A Scare with Audrey — and Ava’s Strange Nap


We had a terrible scare yesterday. Katrina called me about noon and told me the doctor was very concerned about one of our two-year-old twin grandaughters, Audrey. The blood work indicated a bacterial infection they couldn’t identify. Her fever was frighteningly high, her blood counts out of whack, and she was anemic, dehydrated, and lethargic. Grace had taken her again that morning to the doctor’s office, and he had taken blood. Now the blood work was back and was alarming. The doctor said to take her at once to the Emergency Room at Vanderbilt Children’s Hospital. I rushed to their house to find Josh standing with Audrey, stroking her hair and crying. Grace was throwing a few things in the diaper bag. I kept Ava while they left. We were all scared to death. When Victoria came to keep Ava, I went on down to the hospital and was there as the doctors came and went. They suspected that her system is being attacked by unknown bacteria, her white blood count was elevated, her red blood count was dropping. They were probably going to put her in ICU. Once the doctor said, “Often in cases like this we think of leukemia or meningitis, but this doesn’t seem to the case here.” Those are frightening words to hear. I left about supper to come home for awhile, and was just getting ready to go back down to Vandy when Joshua called with good news at last. A spot on a chest X-ray indicated the culprit might be a pneumonia that “had been hiding from” them. The doctors seemed much relieved; they know how to treat that. I’ve never been so glad to learn that a grandchild has pneumonia.
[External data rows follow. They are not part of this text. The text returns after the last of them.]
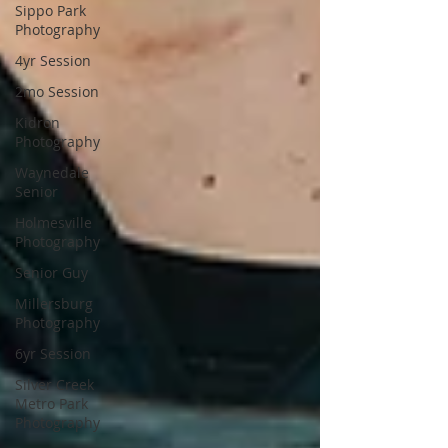
Sippo Park
Photography
4yr Session
2mo Session
Kidron
Photography
Waynedale
Senior
Holmesville
Photography
Senior Guy
Millersburg
Photography
6yr Session
Silver Creek
Metro Park
Photography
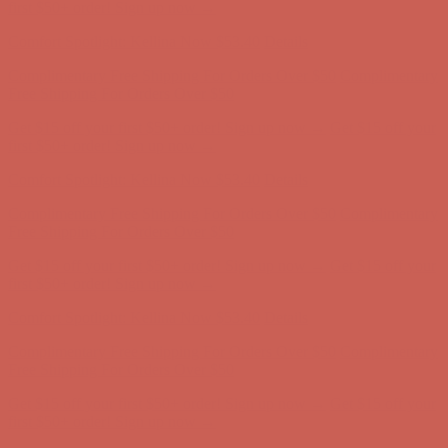
Free Shipping For Orders Over $50
Get $15 off your first $50+ order! Sign up now →
Get $15 off your
first $50+ order! Sign up now →
Comfort Spotlight: Kellina Now $53.40
Details
Complimentary Free Shipping For Orders Over $50
Complimentary
Free Shipping For Orders Over $50
Get $15 off your first $50+ order! Sign up now →
Get $15 off your
first $50+ order! Sign up now →
Comfort Spotlight: Kellina Now $53.40
Details
Complimentary Free Shipping For Orders Over $50
Complimentary
Free Shipping For Orders Over $50
Get $15 off your first $50+ order! Sign up now →
Get $15 off your
first $50+ order! Sign up now →
Comfort Spotlight: Kellina Now $53.40
Details
Complimentary Free Shipping For Orders Over $50
Complimentary
Free Shipping For Orders Over $50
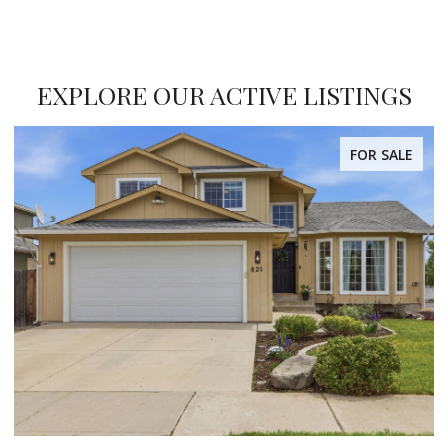
EXPLORE OUR ACTIVE LISTINGS
FOR SALE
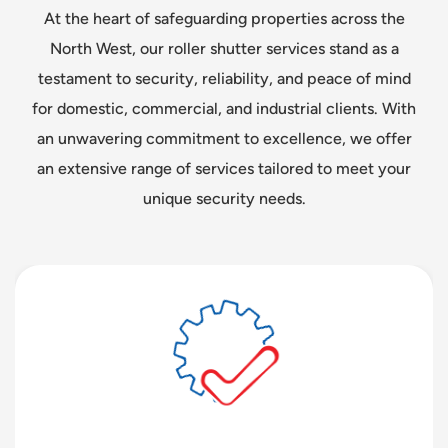
At the heart of safeguarding properties across the
North West, our roller shutter services stand as a
testament to security, reliability, and peace of mind
for domestic, commercial, and industrial clients. With
an unwavering commitment to excellence, we offer
an extensive range of services tailored to meet your
unique security needs.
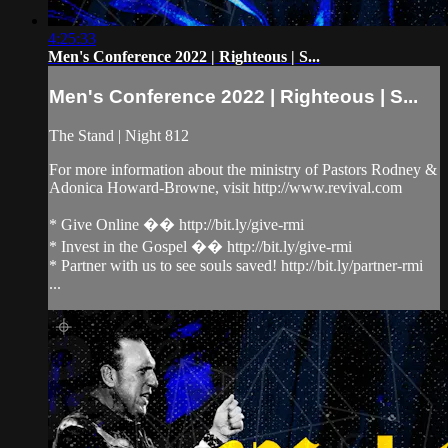
4:25:33
Men's Conference 2022 | Righteous | S...
Men's Conference 2022 | Righteous | S...
The Stand | Night 812
For more information about the ministry of Pastors Rodney &
Adonica Howard-Browne, visit http://www.revival.com
* Give Online �� http://bit.ly/give-rmi
* Invest in the Gospel �� http://bit.ly/give-rmi
* Partner with us to see souls saved! http://bit.ly/partner-rmi
...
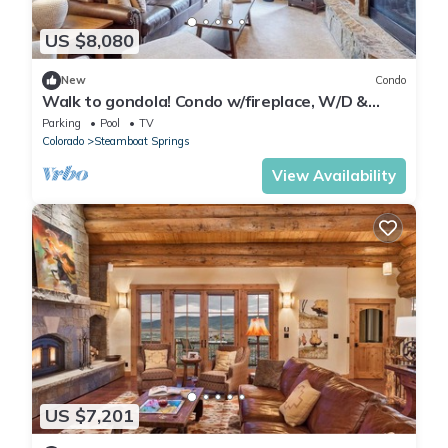
US $8,080
New
Condo
Walk to gondola! Condo w/fireplace, W/D &
shared pool/hot tubs/gym/steam room!
Parking
Pool
TV
Colorado
Steamboat Springs
View Availability
US $7,201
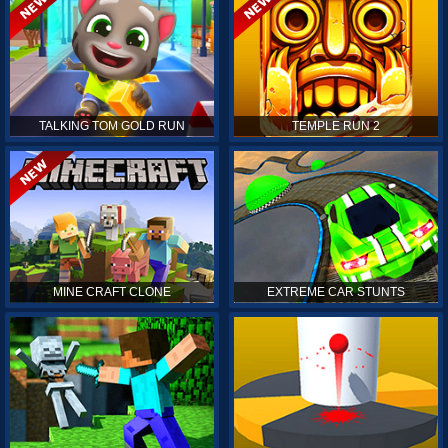
TALKING TOM GOLD RUN
TEMPLE RUN 2
MINE CRAFT CLONE
EXTREME CAR STUNTS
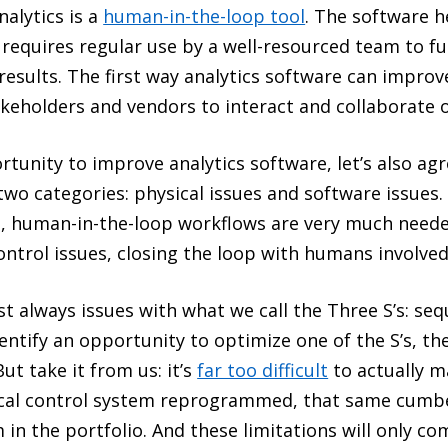
nalytics is a
human-in-the-loop tool
. The software h
t requires regular use by a well-resourced team to f
d results. The first way analytics software can improv
keholders and vendors to interact and collaborate 
unity to improve analytics software, let’s also agr
 two categories: physical issues and software issues. 
, human-in-the-loop workflows are very much needed
ontrol issues, closing the loop with humans involve
t always issues with what we call the Three S’s: seq
entify an opportunity to optimize one of the S’s, the
t take it from us: it’s
far too difficult
to actually m
 local control system reprogrammed, that same cum
 in the portfolio. And these limitations will only c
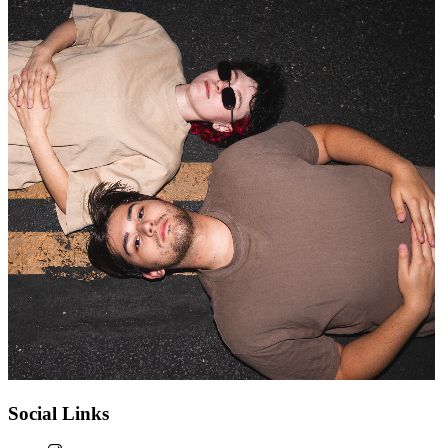
Social Links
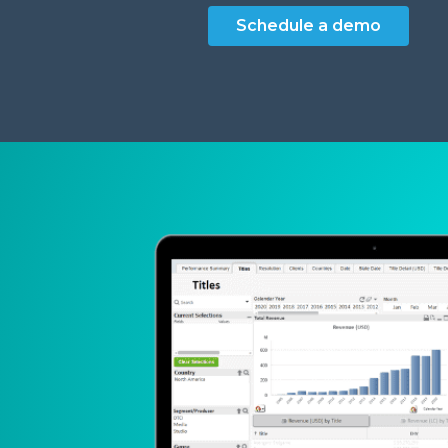
Schedule a demo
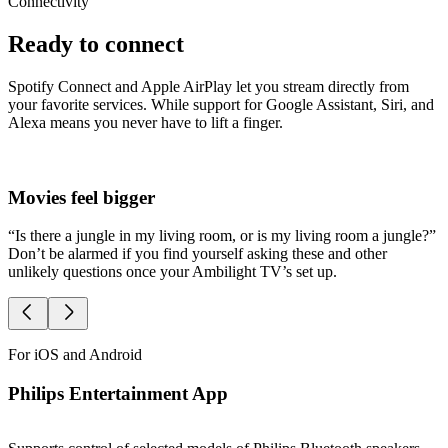
Connectivity
Ready to connect
Spotify Connect and Apple AirPlay let you stream directly from
your favorite services. While support for Google Assistant, Siri, and
Alexa means you never have to lift a finger.
Movies feel bigger
S
“Is there a jungle in my living room, or is my living room a jungle?”
O
Don’t be alarmed if you find yourself asking these and other
A
unlikely questions once your Ambilight TV’s set up.
l
For iOS and Android
Philips Entertainment App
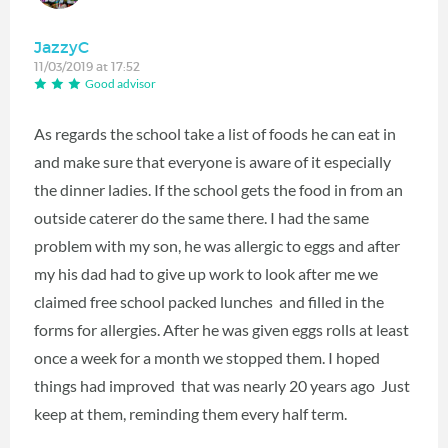
JazzyC
11/03/2019 at 17:52
Good advisor
As regards the school take a list of foods he can eat in
and make sure that everyone is aware of it especially
the dinner ladies. If the school gets the food in from an
outside caterer do the same there. I had the same
problem with my son, he was allergic to eggs and after
my his dad had to give up work to look after me we
claimed free school packed lunches and filled in the
forms for allergies. After he was given eggs rolls at least
once a week for a month we stopped them. I hoped
things had improved that was nearly 20 years ago Just
keep at them, reminding them every half term.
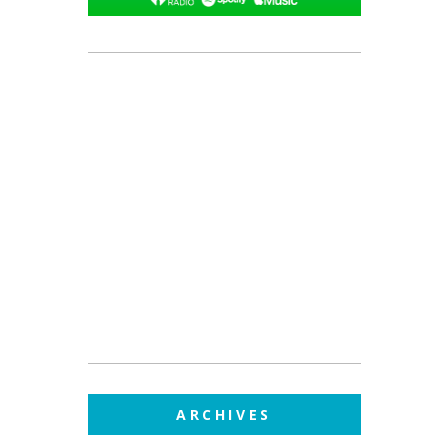
ARCHIVES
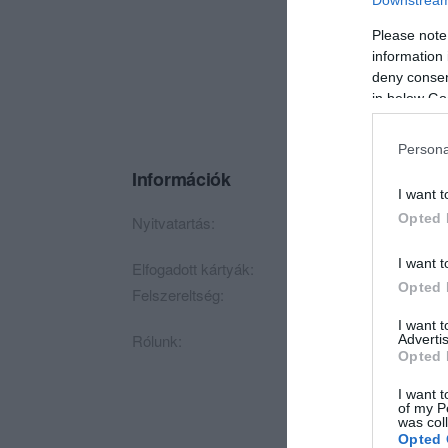
Please note
information 
deny consent
in below Go
Persona
Információk
I want t
Opted 
Nyitvatartás:
Ma: 09:00 - 20:00
I want t
Elfogadott kártyák:
Opted 
Felszereltség:
Parkoló
I want 
Rólunk:
Kecskemét tradicion
Advertis
Opted 
I want t
of my P
was col
Opted 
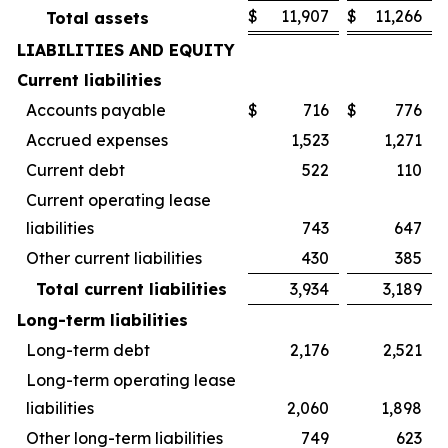
$
11,907
$
11,266
Total assets
LIABILITIES AND EQUITY
Current liabilities
Accounts payable
$
716
$
776
Accrued expenses
1,523
1,271
Current debt
522
110
Current operating lease
liabilities
743
647
Other current liabilities
430
385
Total current liabilities
3,934
3,189
Long-term liabilities
Long-term debt
2,176
2,521
Long-term operating lease
liabilities
2,060
1,898
Other long-term liabilities
749
623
Meanwhile as I was keeping Ava in the early afternoon, she wanted to swing on the large glider in the backyard. She showed me just where to put my hands to push her, and she put her hands on the little bars in front of her. She wanted to go pretty high, so I was swinging her for ten or fifteen minutes, but all the time I was distracted with anxiety about Audrey and trying to ward off a panic attack. Finally I looked down to find Ava sound asleep! She was still holding on to the bars and still flying back and forth fast and high without a belt or harness. She’d been lulled to sleep by the rhythmic motion of the swing. She was dead to the world, yet somehow holding on and had not flown off the thing. Feeling like an idiot, I halted the swing and got her in my arms and she was as limp as a washrag and breathing in those deep snoring tones.

I thought it must be sort of like going asleep in church, lulled by the cadence of the preacher’s voice. How do people keep from falling off the pews?